Ainda não conhecia os filmes de Lisandro Alonso, tão cultuado por alguns colegas da crítica. Sabia apenas que era um cinema argentino bem diferente dos êxitos comerciais a que estamos habituados. Diferente até mesmo dos “diferentes” Sorín, Martel e Trapero. Há duas semanas, no marasmo de uma gripe, fiz um programa duplo em casa com Los Muertos (2004) e Fantasma (2006), dois filmes interligados. Como já imaginava, não é cinema para qualquer um. Exige baixar as nossas expectativas de dramaturgia e entrar na sintonia do seu ritmo meio sonambúlico.
Los Muertos acompanha um homem taciturno (o ator “natural” Argentino Vargas) em seus últimos momentos na prisão e primeiros dias de liberdade. A caminho de reencontrar sua filha, de carona e de barco até a paupérrima região de Lavalle, ele faz compras, sacia-se com uma prostituta, alimenta-se com favos de mel, degola e destripa um cabrito diante da câmera. É um Homem da Natureza em seu sentido mais primal. Consta que ele cumpria pena por ter matado seus dois irmãos (o que é evocado ambiguamente no prólogo), mas nada é confirmado para nós. Outros episódios vão deixar em aberto a possibilidade de Vargas ser um bruto inocente ou um monstro absoluto.
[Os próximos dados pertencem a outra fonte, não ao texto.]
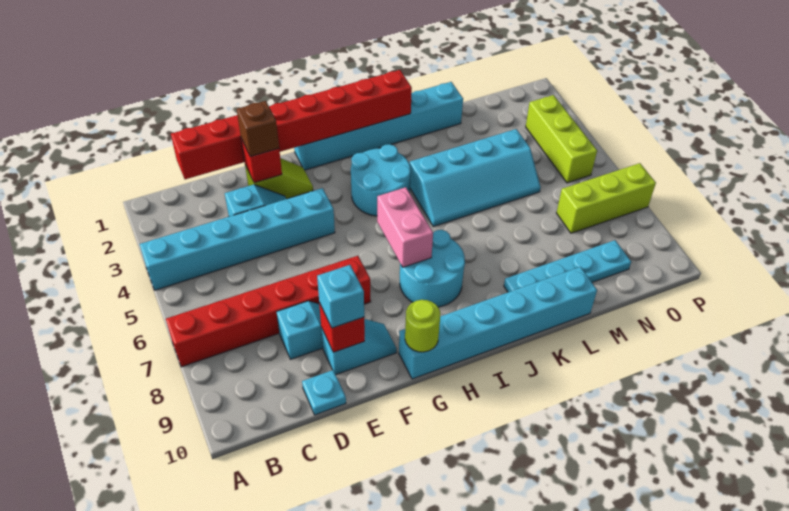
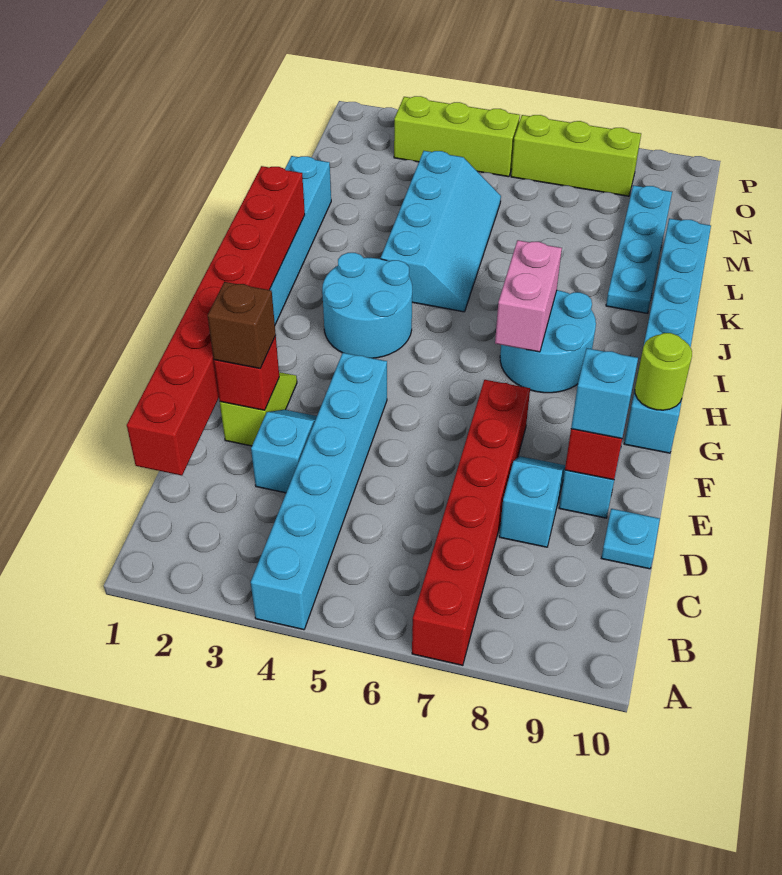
pink 1x2 brick [377,187,433,267] -> pink 1x2 brick turned to [495,240,562,352]
lime 1x3 brick [557,163,656,233] -> lime 1x3 brick turned to [511,115,641,196]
Um filme de mistério, portanto, mas sem os cânones do gênero. O mistério se instala entre as longas tomadas em tempo real e as súbitas elipses ou afastamentos da câmera. Os enquadramentos são sempre sugestivos e intrigantes. O estilo combina os planos imersivos de Apichatpong Weerasethakul, as panorâmicas ritualísticas de Jia Zhang-ke e as deambulações de Tsai Ming-liang. Ou seja, Oriente total.
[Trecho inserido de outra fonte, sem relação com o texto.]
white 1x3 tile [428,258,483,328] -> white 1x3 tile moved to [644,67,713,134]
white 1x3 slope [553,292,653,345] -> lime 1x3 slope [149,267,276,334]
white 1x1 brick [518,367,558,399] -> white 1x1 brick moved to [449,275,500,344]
Fantasma, aliás, é filme parente de Goodbye, Dragon Inn, de Ming-liang. Passa-se no interior do Gran Teatro San Martin, em Buenos Aires, no dia em que a sala de cinema vai exibir a estreia de Los Muertos. Argentino Vargas comparece para uma sessão-fantasma sem público. Três funcionários do complexo circulam por corredores, escadas e banheiros vazios, praticamente desconectados entre si. Não há a linearidade do outro filme, determinada pela estrada e pelo rio. Aqui estamos num labirinto. Passamos da Natureza à Cultura, pois agora a rudeza e os enigmas de Los Muertos se tornaram apenas um filme numa tela, exibido para quase ninguém.
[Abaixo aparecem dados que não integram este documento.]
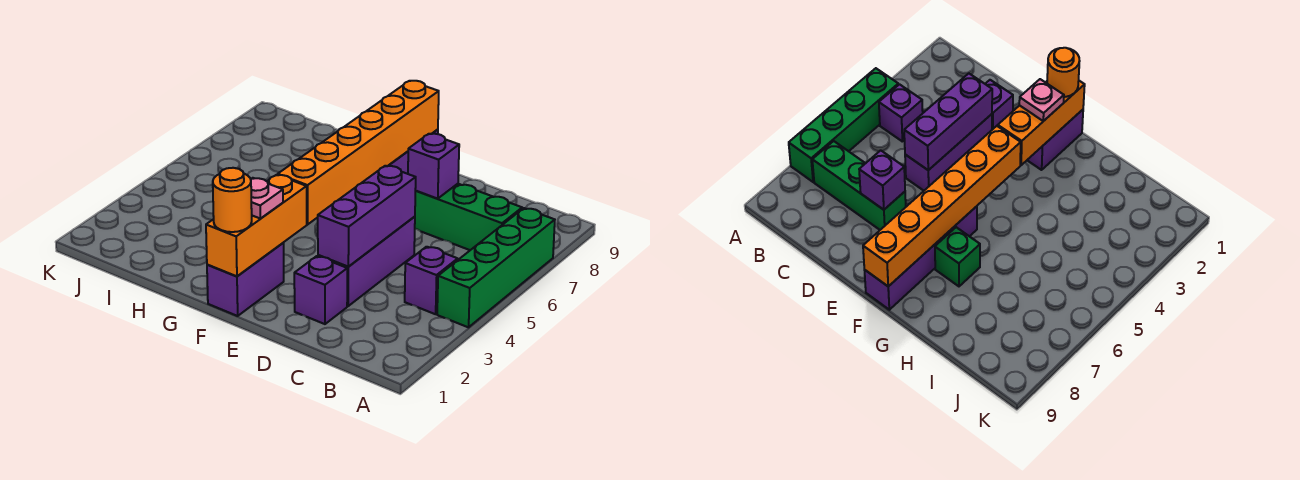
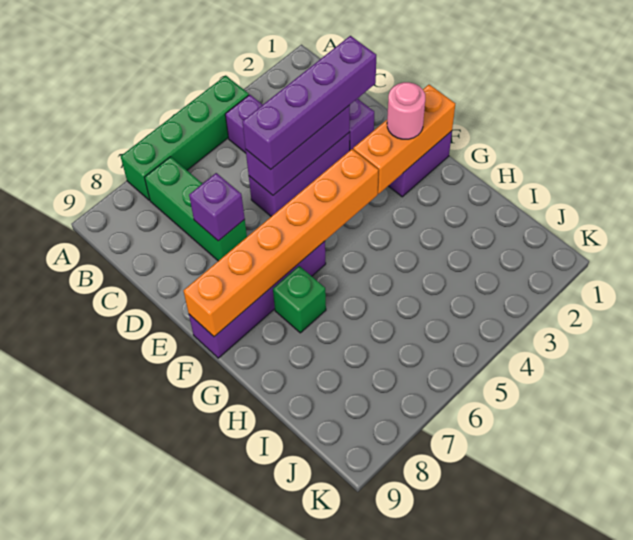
none -> purple 1x4 brick [242,36,376,169]
orange 1x1 round brick [213,168,252,232] -> none
pink 1x1 plate [251,178,283,218] -> pink 1x1 round brick [387,82,425,139]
Se Los Muertos me instigou por seus momentos muito plenos e suas lacunas, Fantasma me pareceu apenas um exercício de diletantismo e auto-indulgência.
Lisandro Alonso esteve de novo em voga este ano com seu novo filme, Jauja. Dessa vez, um drama de época passado na Patagônia em fins do século XIX. Ganhou o Prêmio da Crítica da mostra Un Certain Regard, em Cannes, e melhor ator (Viggo Mortensen) no Prêmio Fênix iberoamericano. Uma hora dessas encaro esse e outros do autor. Por ora, está de bom tamanho.